Estimate ΔG∘ for this reaction at each of the following temperatures. (Assume that ΔH∘ and ΔS∘ do not change too much within the given temperature range.)
A) 310K
B) 1070K
C) 1470K
And is A,B,C spontaneous or non spontaneous?
dHorxn = (n*dHoformation producs) - (n*dHoreactants)
dSo rxn = (n*dSo formation products( - (n*dSo formation reactants)
dGrxn = dHrxn - TdSrxn
dG<0 spontaneous
dG=0 equilibrium
dG>0 not spontaneous.
Im still confused..
is n 2?
and if so would it look like this for A
dHorxn=(2*2.84)-(2*-.227)??
n stands for number of mols. It is 1 for CaO, 1 for CaCO3, and 1 for CO2.
Look up dHo formation CO2, CaO, and CaCO3. Calculate dHo reaction.
Look up dSo for CO2, CaO, and CaCO3. Calculate dSo reaction.
Then dGorxn = dHorxn - TdSorxn
To estimate ΔG∘ for the given reaction at each temperature, we need to use the equation:
ΔG∘ = ΔH∘ - TΔS∘
Where:
ΔG∘ = standard Gibbs free energy change
ΔH∘ = standard enthalpy change
ΔS∘ = standard entropy change
T = temperature in Kelvin
We can obtain the values of ΔH∘ and ΔS∘ for the reaction from reference sources or experimental data.
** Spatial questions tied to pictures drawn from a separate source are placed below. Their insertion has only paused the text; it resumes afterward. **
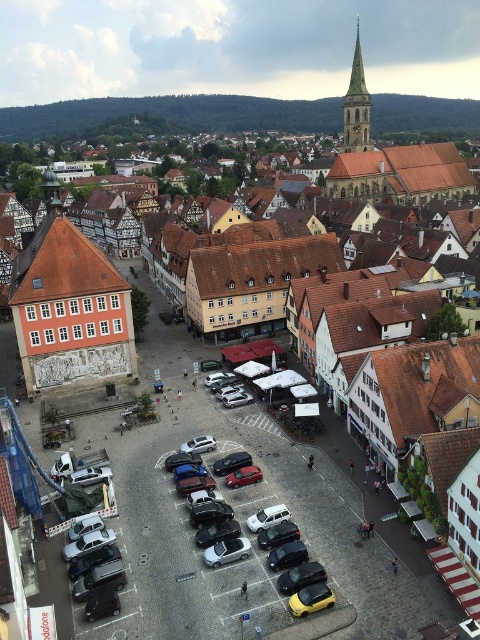
You are a delivery driver who needs to park a truck that is 2.5 meters wide in the town square. You see the metallic yellow car at center and the white matte van at center. Which parking space between these two vehicles can accommodate your truck?

The metallic yellow car at center has a larger width than the white matte van at center. Therefore, the parking space next to the metallic yellow car at center is wider and can accommodate the truck.

You are a delivery driver trying to park in the town square. You have a white matte van at center and a metallic silver car at center. Which vehicle will require a wider parking space?

The metallic silver car at center requires a wider parking space because its width is greater than the white matte van at center.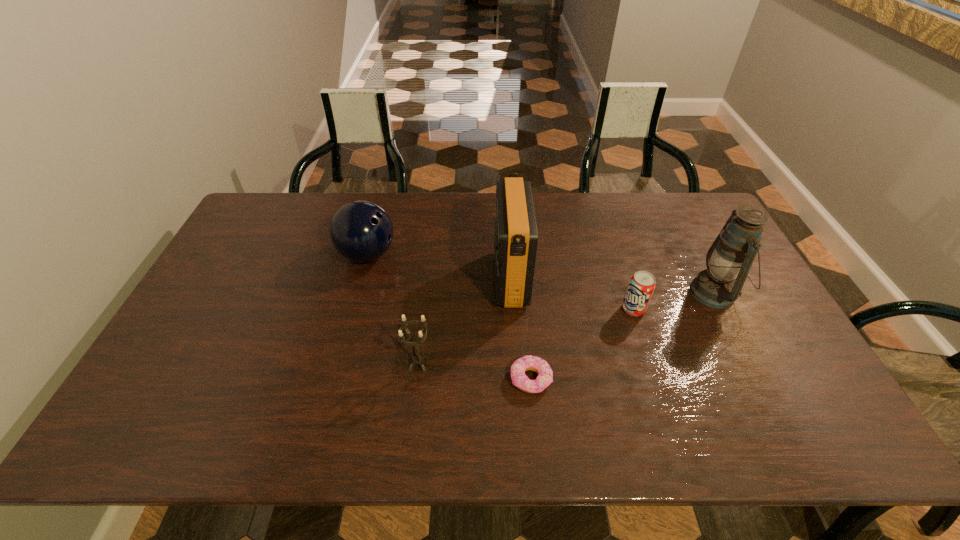
I want to click on vacant space that satisfies the following two spatial constraints: 1. on the front-facing side of the radio receiver; 2. on the left side of the doughnut, so click(516, 379).

The width and height of the screenshot is (960, 540). I want to click on vacant space that satisfies the following two spatial constraints: 1. on the front-facing side of the rightmost object; 2. on the right side of the radio receiver, so click(511, 293).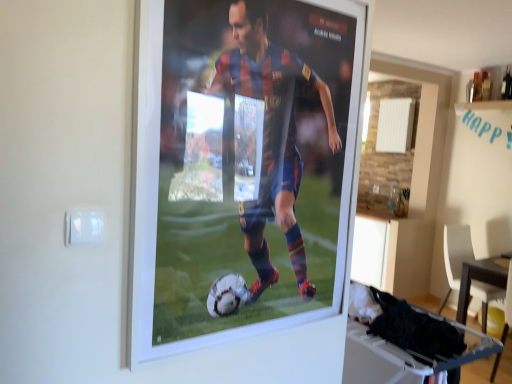
Question: Can you confirm if white plastic table at lower right, placed as the 2th table when sorted from back to front, is thinner than white plastic chair at lower right?

Choices:
 (A) no
 (B) yes

Answer: (B)

Question: Considering the relative positions of white plastic table at lower right, the 2th table when ordered from bottom to top, and white plastic chair at lower right in the image provided, is white plastic table at lower right, the 2th table when ordered from bottom to top, to the right of white plastic chair at lower right from the viewer's perspective?

Choices:
 (A) no
 (B) yes

Answer: (A)

Question: Does white plastic table at lower right, placed as the second table when sorted from right to left, turn towards white plastic chair at lower right?

Choices:
 (A) yes
 (B) no

Answer: (B)

Question: Does white plastic table at lower right, placed as the 2th table when sorted from back to front, contain white plastic chair at lower right?

Choices:
 (A) no
 (B) yes

Answer: (A)

Question: Is white plastic table at lower right, the 2th table when ordered from bottom to top, not close to white plastic chair at lower right?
Let's assume the following values:
ΔH∘ = 178 kJ/mol
ΔS∘ = 160 J/(mol·K)
Now, let's calculate ΔG∘ at each temperature:
A) 310 K:
ΔG∘ = ΔH∘ - TΔS∘
= 178 kJ/mol - (310 K)(160 J/(mol·K))(10^-3 kJ/J)
= 178 kJ/mol - 49.6 kJ/mol
≈ 128.4 kJ/mol
B) 1070 K:
ΔG∘ = ΔH∘ - TΔS∘
= 178 kJ/mol - (1070 K)(160 J/(mol·K))(10^-3 kJ/J)
= 178 kJ/mol - 171.2 kJ/mol
≈ 6.8 kJ/mol
C) 1470 K:
ΔG∘ = ΔH∘ - TΔS∘
= 178 kJ/mol - (1470 K)(160 J/(mol·K))(10^-3 kJ/J)
= 178 kJ/mol - 235.2 kJ/mol
≈ -57.2 kJ/mol
Now, let's determine whether each reaction is spontaneous or non-spontaneous based on the sign of ΔG∘:
A) ΔG∘ = 128.4 kJ/mol
Since ΔG∘ is positive, the reaction at 310 K is non-spontaneous.
B) ΔG∘ = 6.8 kJ/mol
Since ΔG∘ is positive, the reaction at 1070 K is non-spontaneous.
C) ΔG∘ = -57.2 kJ/mol
Since ΔG∘ is negative, the reaction at 1470 K is spontaneous.